The Keynote address titled: Sustaining the Continuum of African Civilization in Brazil as an Instrument of Afro-Brazilian Struggle and Emancipation, was delivered by Mrs. Silvany Euclenio Silva, Secretary for Policies on Traditional Communities of the Special Secretariat for the Promotion of Racial Equality (SEPPIR), representing Ms. Luiza Barros, Honourable Minister of SEPPIR Brazil.

The opening events included music by Songs of Africa Ensemble. Panel sessions held on Tuesday 30 and Wednesday, October 31. Topics at the plenary include: “The Future is now: Connecting African Worlds,” and “African Women’s Movements and the push for Democracy and Good Governance: A Test of the Efficacy of Multicultural Feminist Theory,” among others. The closing sessions took place Thursday, November 1 with a reception, after a morning excursion.

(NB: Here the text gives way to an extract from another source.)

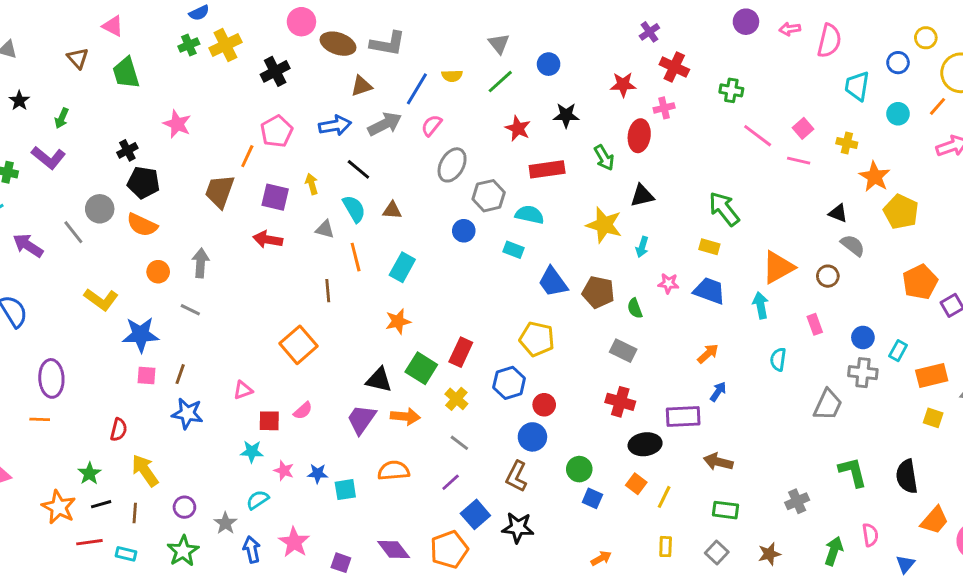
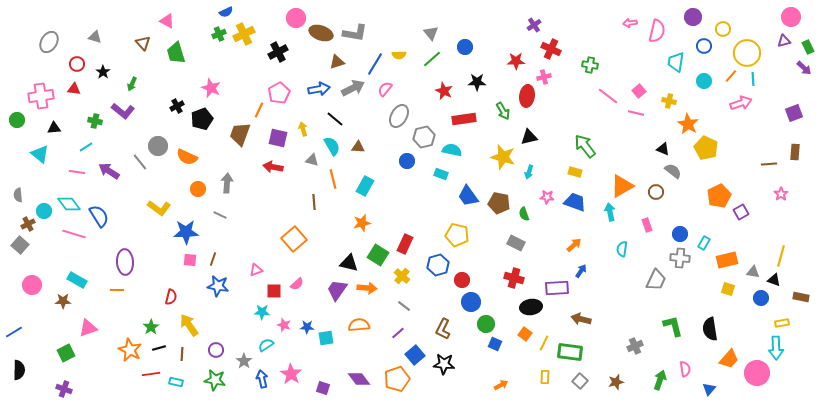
purple circle: (746, 22) -> (693, 17), moved
black pentagon: (144, 183) -> (202, 119), moved, turned -30
blue circle: (532, 437) -> (471, 302), moved
green rectangle: (725, 510) -> (570, 352), moved, size x1.4
green star: (183, 551) -> (215, 380), turned -30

Notable scholars and personalities in attendance include:  High Chief Edem Duke, Minister, Federal Ministry of Tourism, Culture and National Orientation; Mr. Charlie A. Dooley, St. Louis County Executive;  Professor Thomas George, Chancellor of the University of Missouri–St. Louis; Professor Joel Glassman, the Associate Provost for Academic Affairs and Director of the International Studies and Programmes, University of Missouri-St. Louis; Professor Wande Abimbola, (Awise Agbaye) Ifa Heritage Institute, Oyo, Nigeria; Professor. Niyi Coker, E. Desmond Lee Endowed Professor of African/African-American Studies, University of Missouri – St. Louis; Matlotleng Patrick Matlou, PhD, former Executive Director, Africa Institute of South Africa (AISA), Pretoria, South Africa.

Others include: Professor L. Adele Jinadu, PhD, Department of Political Science, University of Lagos; Professor Unionmwan Edebiri, OFR, PhD, Department of Foreign Languages, University of Benin, Benin City; Professor Olu Obafemi, FNAL, Director of Research,  National Institute for Policy and Strategic Studies, Kuru, near Jos; Marta M. Maffia, Dra., National Research Council (CONICET) and Faculty of Natural Sciences and Museum, Department of Ethnography, National University of La Plata, La Plata, Argentina; Omofolabo Ajayi-Soyinka, PhD, Women, Gender and Sexuality Studies, Department of Theatre, University of Kansas, Lawrence, Kansas.

As well as: El Hadji Samba Amadou Diallo, PhD, African and African American Studies Program, Washington University in Saint Louis, Missouri; Mr. Martin Adaji, Artistic Director, National Troupe of Nigeria; Mr. Kabir Yusuff, General Manager, National Theatre of Nigeria (NTN); Mr. Muku Abdullah, Director General, National Gallery of Arts (NGA), Nigeria; and Eva I. Shaw-Taylor, PhD, The Institute for Diasporan & African Culture (TIDAC), Brooklyn, New York, United States.